Consigne a.
Résumez en deux phrases le passage sur Nalda et Jésus.

Texte fourni.
____

Nalda était maintenant dégrisée, et son moi supérieur était éveillé. Ce n’était pas entièrement de son gré qu’elle était une femme immorale. Elle avait été brutalement et injustement rejetée par son mari et, dans cette situation désespérée, elle avait alors consenti à vivre avec un Grec, comme sa femme, mais sans mariage régulier. Nalda se sentait maintenant très honteuse d’avoir si étourdiment parlé à Jésus. Fort contrite, elle dit alors au Maitre : « Mon Seigneur, je me repens de la manière dont je t’ai parlé, car je perçois que tu es un saint homme ou peut-être un prophète. » Elle était sur le point de demander une aide directe et personnelle au Maitre lorsqu’elle fit ce que tant de personnes ont fait avant et après elle – elle éluda la question du salut personnel en s’orientant vers une discussion de théologie et de philosophie. Elle détourna rapidement la conversation ayant trait à ses propres besoins vers une controverse théologique. Montrant du doigt le mont Garizim, elle continua en disant : « Nos pères adoraient sur cette montagne et, cependant, toi, tu dis que le lieu où les hommes devraient adorer se trouve à Jérusalem ; où donc est le bon endroit pour adorer Dieu ? »

____

Consigne b.
Reproduisez tel quel le passage des enregistrements qui s'étend du début de ceux-ci jusqu'à la ligne contenant « Identify the document », ces deux bornes comprises. Laissez les images de côté.

____

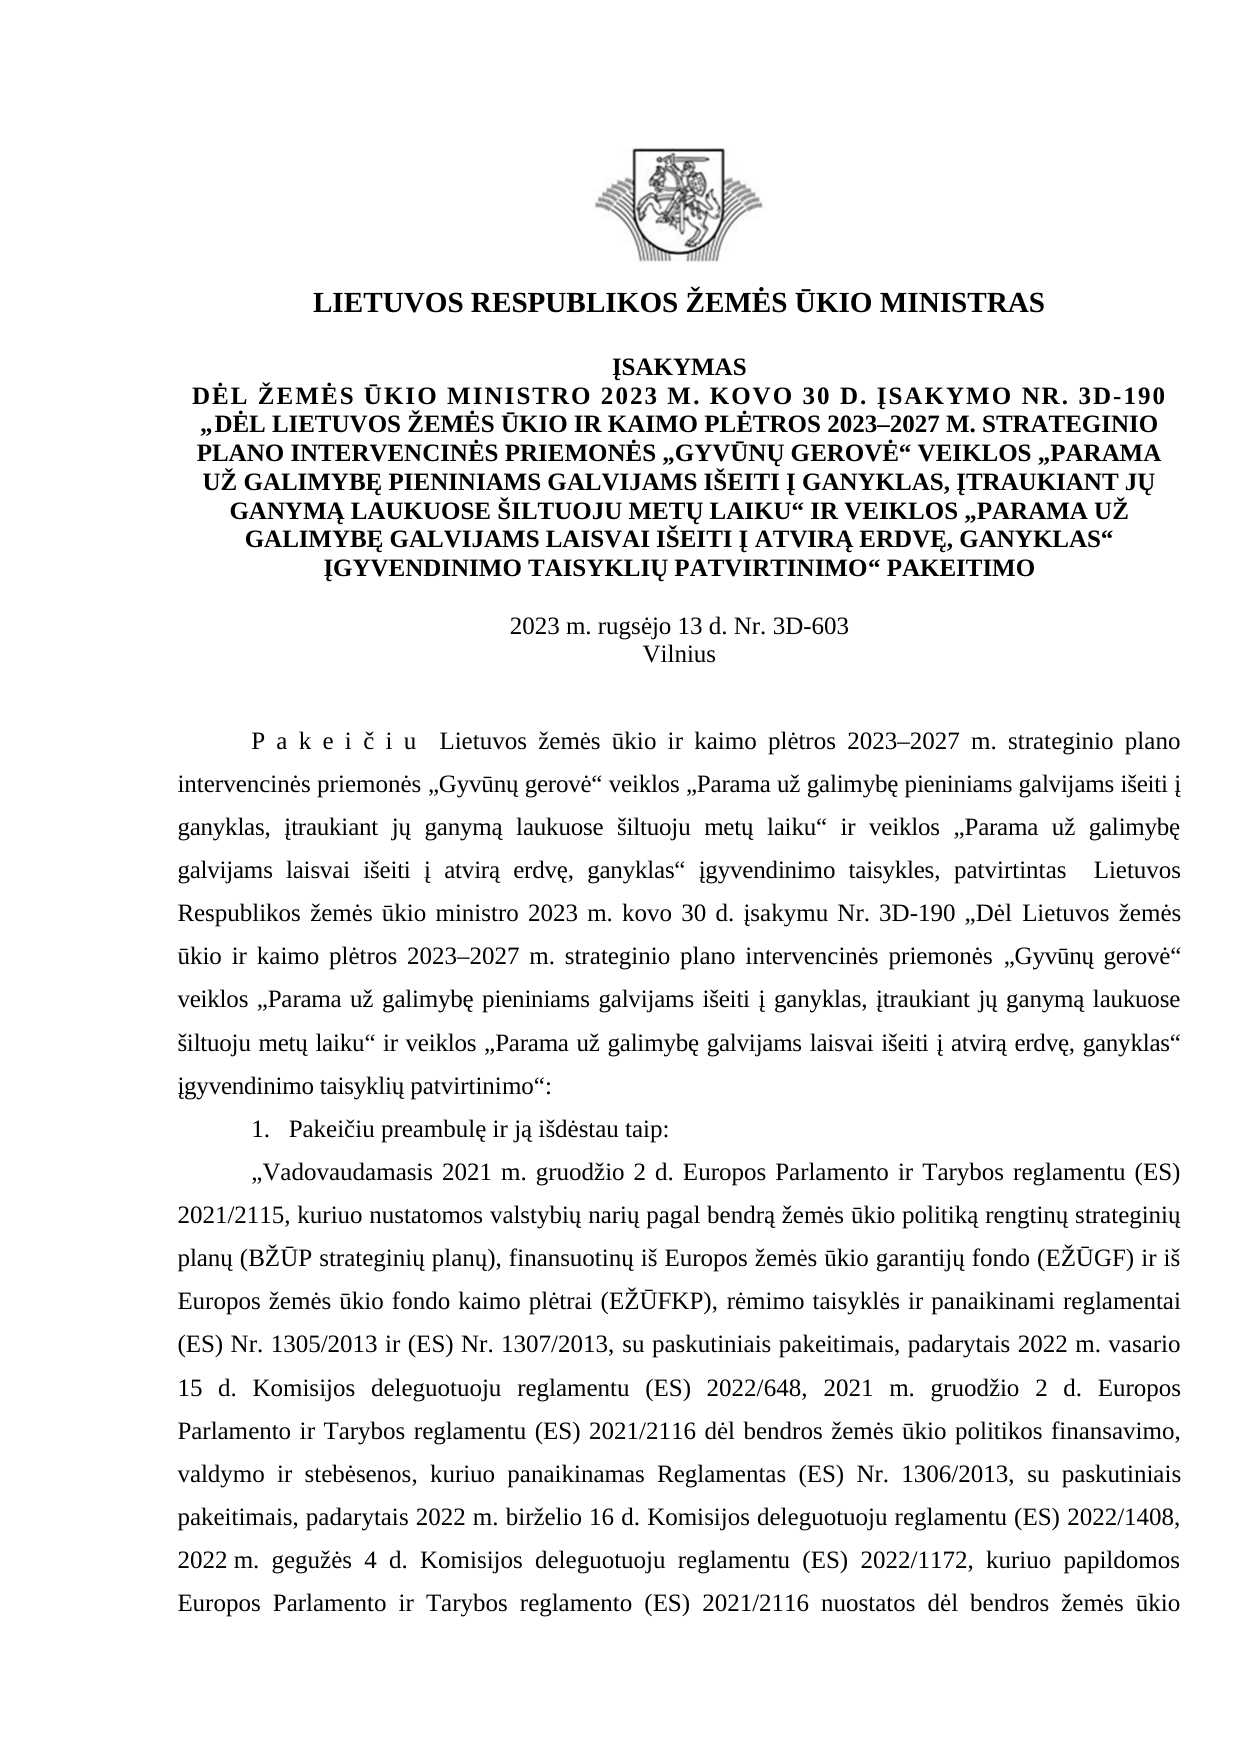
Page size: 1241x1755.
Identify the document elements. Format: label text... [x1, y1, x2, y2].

text 2023 m. rugsėjo 13 d. Nr. 3D-603 [177, 611, 1181, 639]
text 1. Pakeičiu preambulę ir ją išdėstau taip: [251, 1114, 1181, 1143]
text P a k e i č i u Lietuvos žemės ūkio ir kaimo plėtros 2023–2027 m. strateginio plano intervencinės priemonės „Gyvūnų gerovė“ veiklos „Parama už galimybę pieniniams galvijams išeiti į ganyklas, įtraukiant jų ganymą laukuose šiltuoju metų laiku“ ir veiklos „Parama už galimybę galvijams laisvai išeiti į atvirą erdvę, ganyklas“ įgyvendinimo taisykles, patvirtintas Lietuvos Respublikos žemės ūkio ministro 2023 m. kovo 30 d. įsakymu Nr. 3D-190 „Dėl Lietuvos žemės ūkio ir kaimo plėtros 2023–2027 m. strateginio plano intervencinės priemonės „Gyvūnų gerovė“ veiklos „Parama už galimybę pieniniams galvijams išeiti į ganyklas, įtraukiant jų ganymą laukuose šiltuoju metų laiku“ ir veiklos „Parama už galimybę galvijams laisvai išeiti į atvirą erdvę, ganyklas“ įgyvendinimo taisyklių patvirtinimo“: [177, 726, 1181, 1099]
text „Vadovaudamasis 2021 m. gruodžio 2 d. Europos Parlamento ir Tarybos reglamentu (ES) 2021/2115, kuriuo nustatomos valstybių narių pagal bendrą žemės ūkio politiką rengtinų strateginių planų (BŽŪP strateginių planų), finansuotinų iš Europos žemės ūkio garantijų fondo (EŽŪGF) ir iš Europos žemės ūkio fondo kaimo plėtrai (EŽŪFKP), rėmimo taisyklės ir panaikinami reglamentai (ES) Nr. 1305/2013 ir (ES) Nr. 1307/2013, su paskutiniais pakeitimais, padarytais 2022 m. vasario 15 d. Komisijos deleguotuoju reglamentu (ES) 2022/648, 2021 m. gruodžio 2 d. Europos Parlamento ir Tarybos reglamentu (ES) 2021/2116 dėl bendros žemės ūkio politikos finansavimo, valdymo ir stebėsenos, kuriuo panaikinamas Reglamentas (ES) Nr. 1306/2013, su paskutiniais pakeitimais, padarytais 2022 m. birželio 16 d. Komisijos deleguotuoju reglamentu (ES) 2022/1408, 2022 m. gegužės 4 d. Komisijos deleguotuoju reglamentu (ES) 2022/1172, kuriuo papildomos Europos Parlamento ir Tarybos reglamento (ES) 2021/2116 nuostatos dėl bendros žemės ūkio [177, 1157, 1181, 1617]
text DĖL ŽEMĖS ŪKIO MINISTRO 2023 M. KOVO 30 D. ĮSAKYMO NR. 3D-190 „DĖL LIETUVOS ŽEMĖS ŪKIO IR KAIMO PLĖTROS 2023–2027 M. STRATEGINIO PLANO INTERVENCINĖS PRIEMONĖS „gYVŪNŲ GEROVĖ“ VEIKLOS „Parama už galimybę pieniniams galvijams išeiti į ganyklas, įtraukiant jų ganymą laukuose šiltuoju metų laiku“ ir veiklos „Parama už galimybę galvijams laisvai išeiti į atvirą erdvę, ganyklas“ ĮGYVENDINIMO TAISYKLIŲ PATVIRTINIMO“ PAKEITIMO [177, 381, 1181, 582]
text LIETUVOS RESPUBLIKOS ŽEMĖS ŪKIO MINISTRAS [177, 285, 1181, 318]
text ĮSAKYMAS [177, 352, 1181, 381]
text Vilnius [177, 639, 1181, 668]
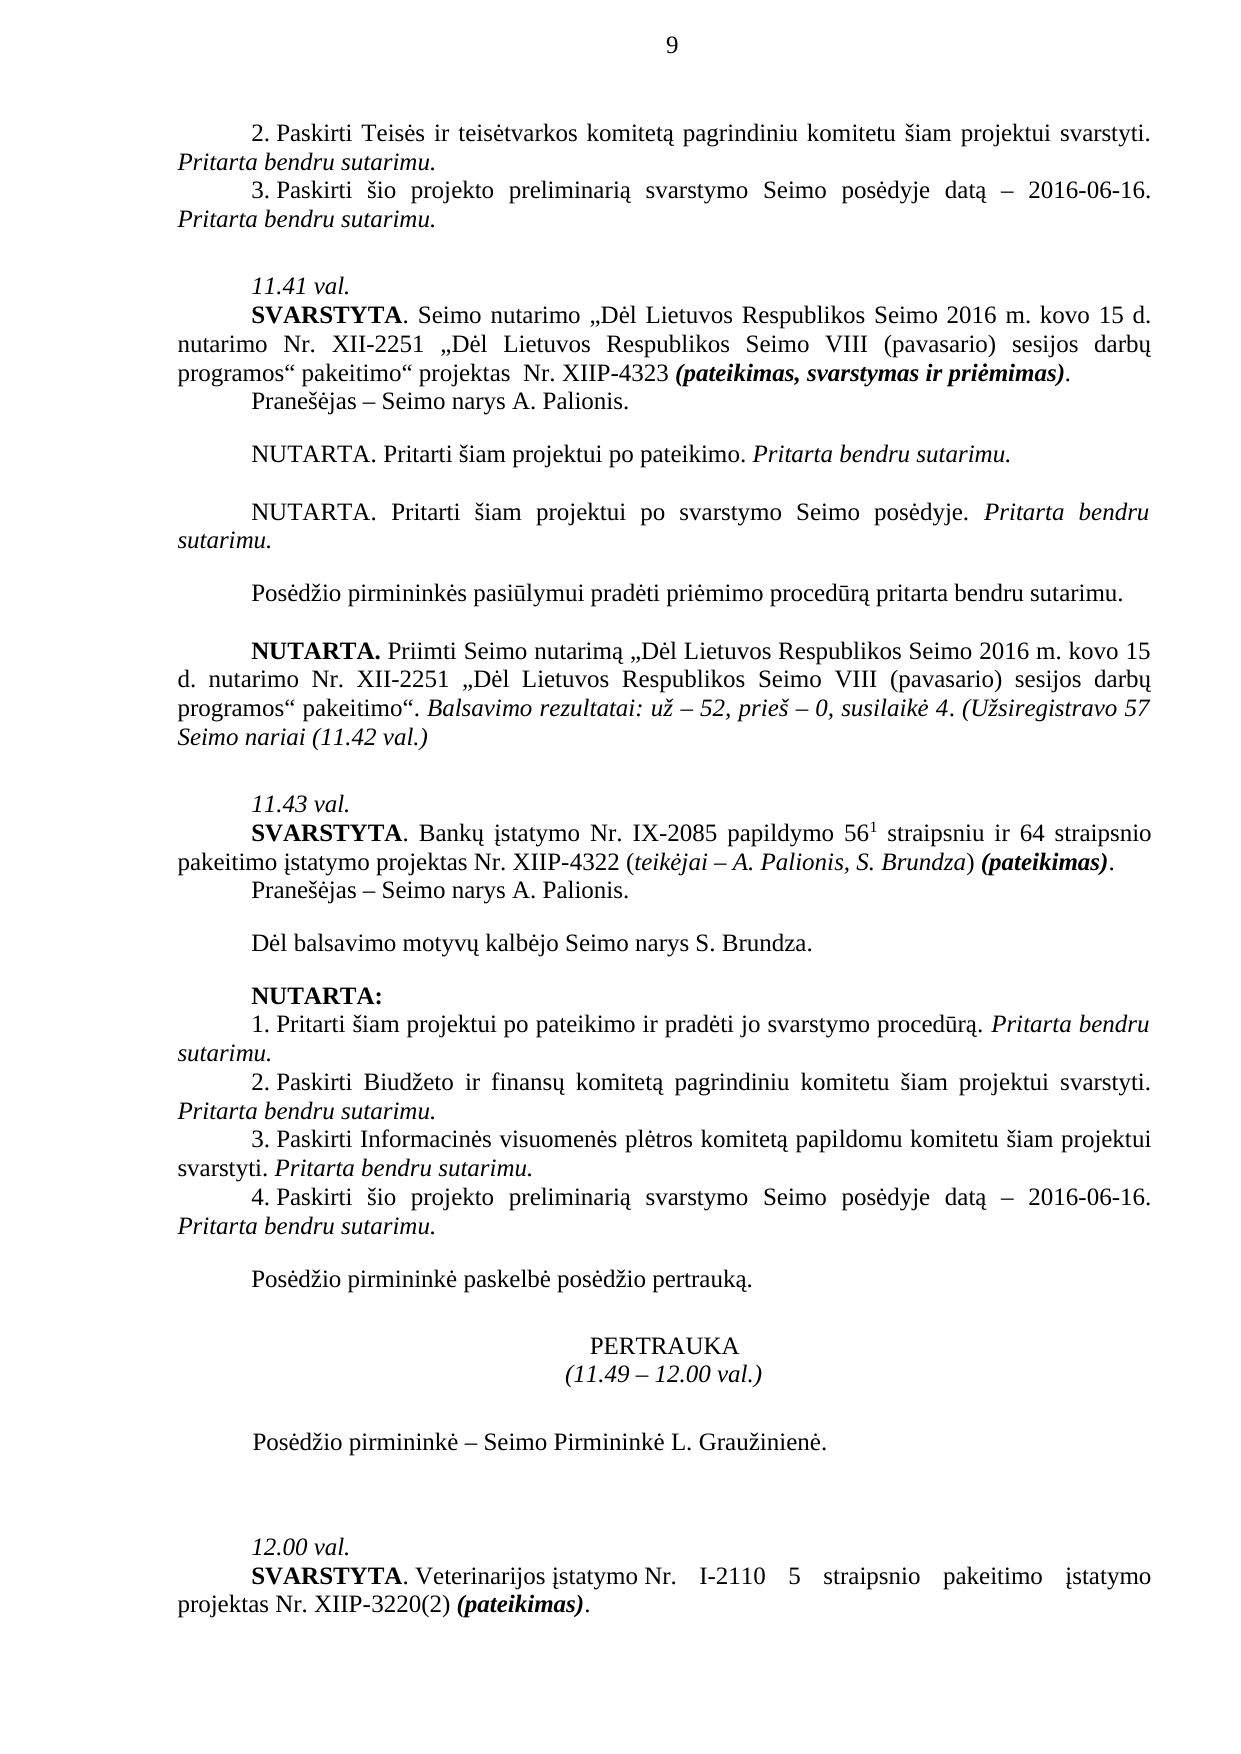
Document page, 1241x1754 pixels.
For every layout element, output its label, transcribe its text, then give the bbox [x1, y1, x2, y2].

____

Corrigé a.
Dégrisée et honteuse d'avoir parlé étourdiment, Nalda, qui vit sans mariage régulier avec un Grec après avoir été rejetée par son mari, se repent devant Jésus, en qui elle perçoit un saint homme ou peut-être un prophète. Au lieu de lui demander une aide personnelle, elle détourne la conversation vers une controverse théologique et lui demande où est le bon endroit pour adorer Dieu, entre le mont Garizim et Jérusalem.

Corrigé b.
Page size: 1241x1755.
Identify the document elements. Format: label text... [x1, y1, x2, y2].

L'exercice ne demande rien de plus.